[Opening Data to use section]
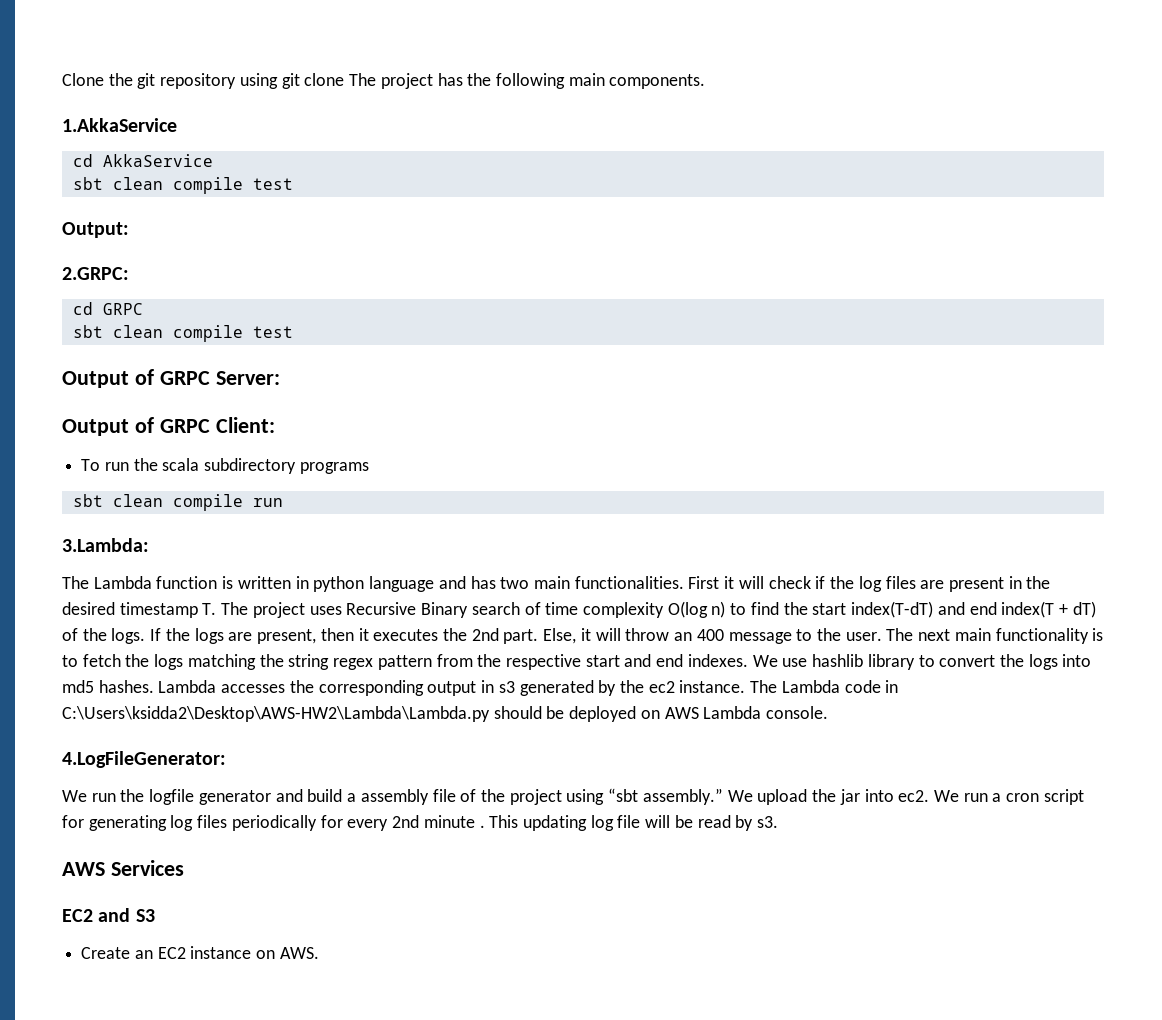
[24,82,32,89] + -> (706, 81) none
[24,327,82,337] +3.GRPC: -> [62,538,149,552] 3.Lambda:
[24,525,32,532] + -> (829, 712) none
[Closing Data to use section]
[Opening Data to use section]
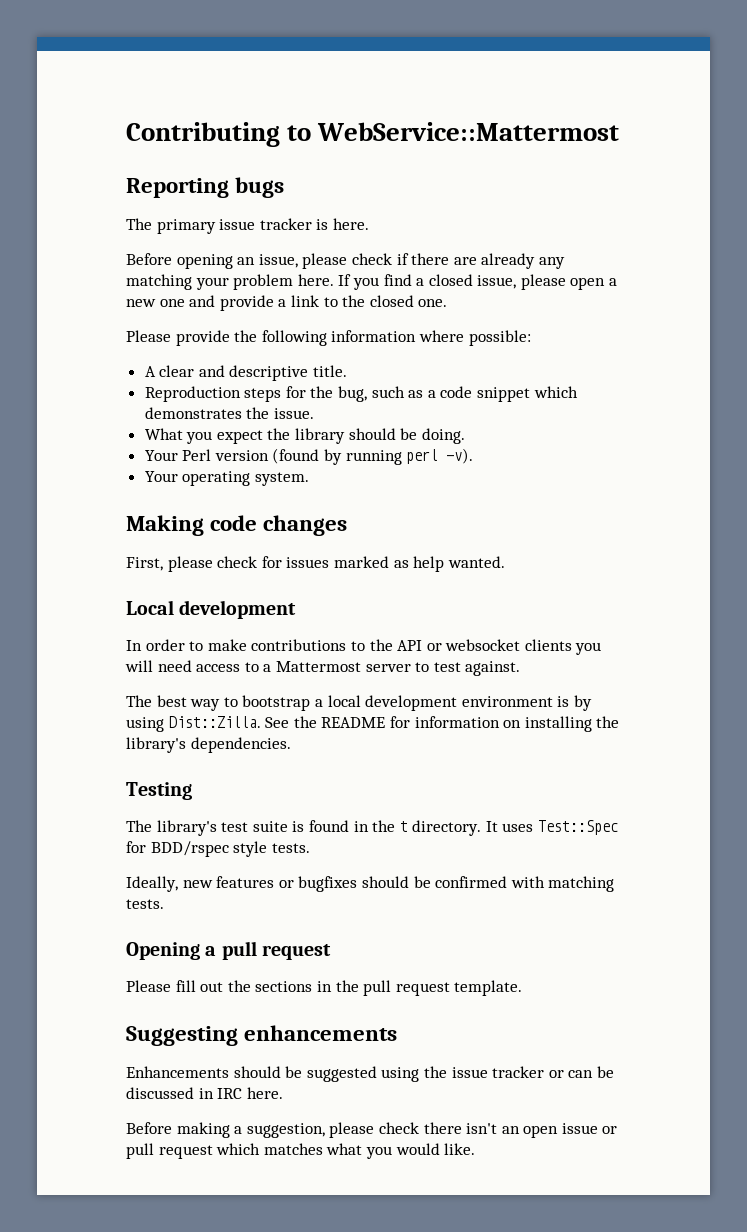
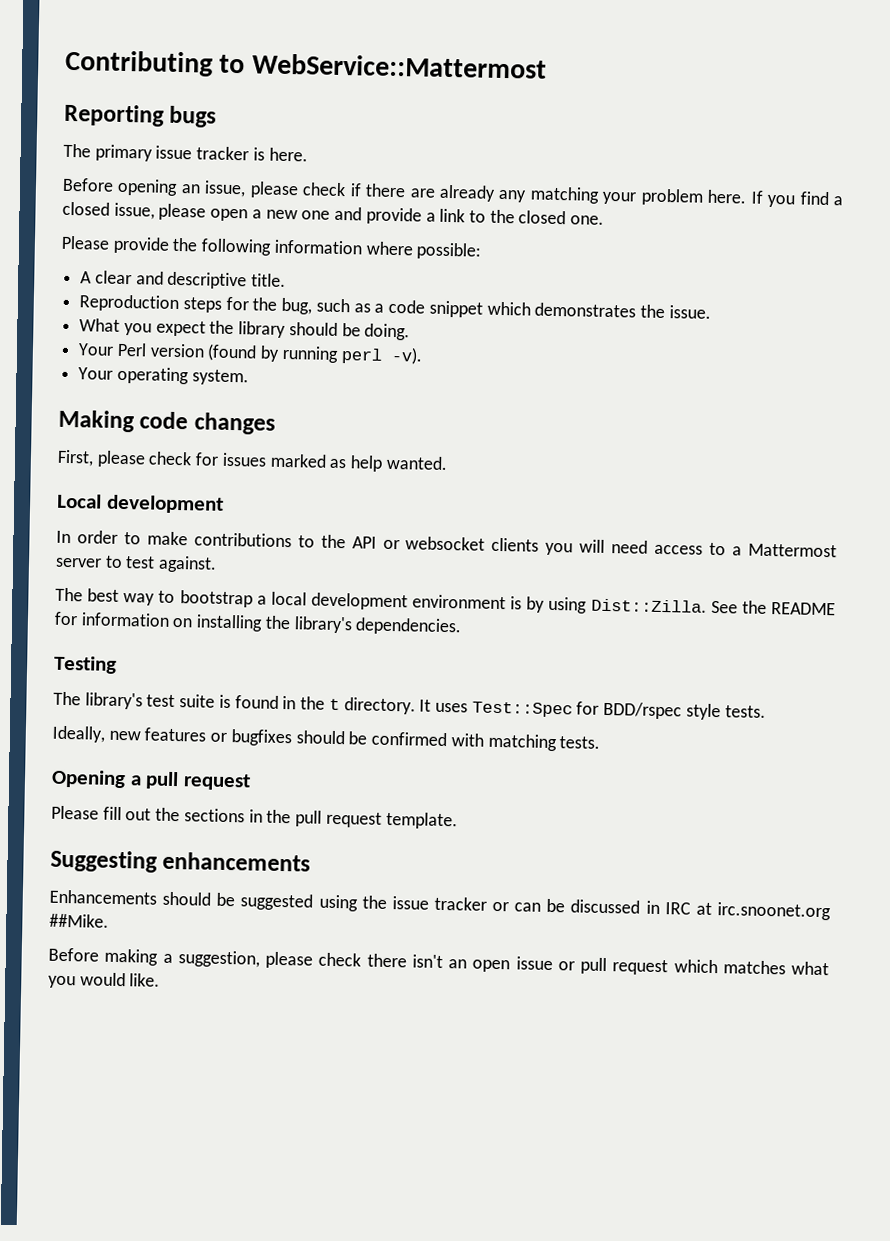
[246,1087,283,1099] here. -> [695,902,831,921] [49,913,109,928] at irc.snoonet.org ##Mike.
[Closing Data to use section]
[Opening Data to use section]
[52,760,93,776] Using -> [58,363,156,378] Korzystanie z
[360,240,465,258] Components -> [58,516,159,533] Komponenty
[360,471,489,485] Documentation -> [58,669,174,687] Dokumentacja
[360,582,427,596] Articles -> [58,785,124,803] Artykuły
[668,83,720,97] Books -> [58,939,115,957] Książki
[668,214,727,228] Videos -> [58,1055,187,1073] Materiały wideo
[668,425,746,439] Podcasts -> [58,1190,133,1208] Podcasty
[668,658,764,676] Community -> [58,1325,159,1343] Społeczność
[Closing Data to use section]
Starting at the line with "[24,82,32,89] + -> (706, 81) none" and ending at the line with "[24,525,32,532] + -> (829, 712) none", print each line of the listing above exactly, with no other lines.

[24,82,32,89] + -> (706, 81) none
[24,327,82,337] +3.GRPC: -> [62,538,149,552] 3.Lambda:
[24,525,32,532] + -> (829, 712) none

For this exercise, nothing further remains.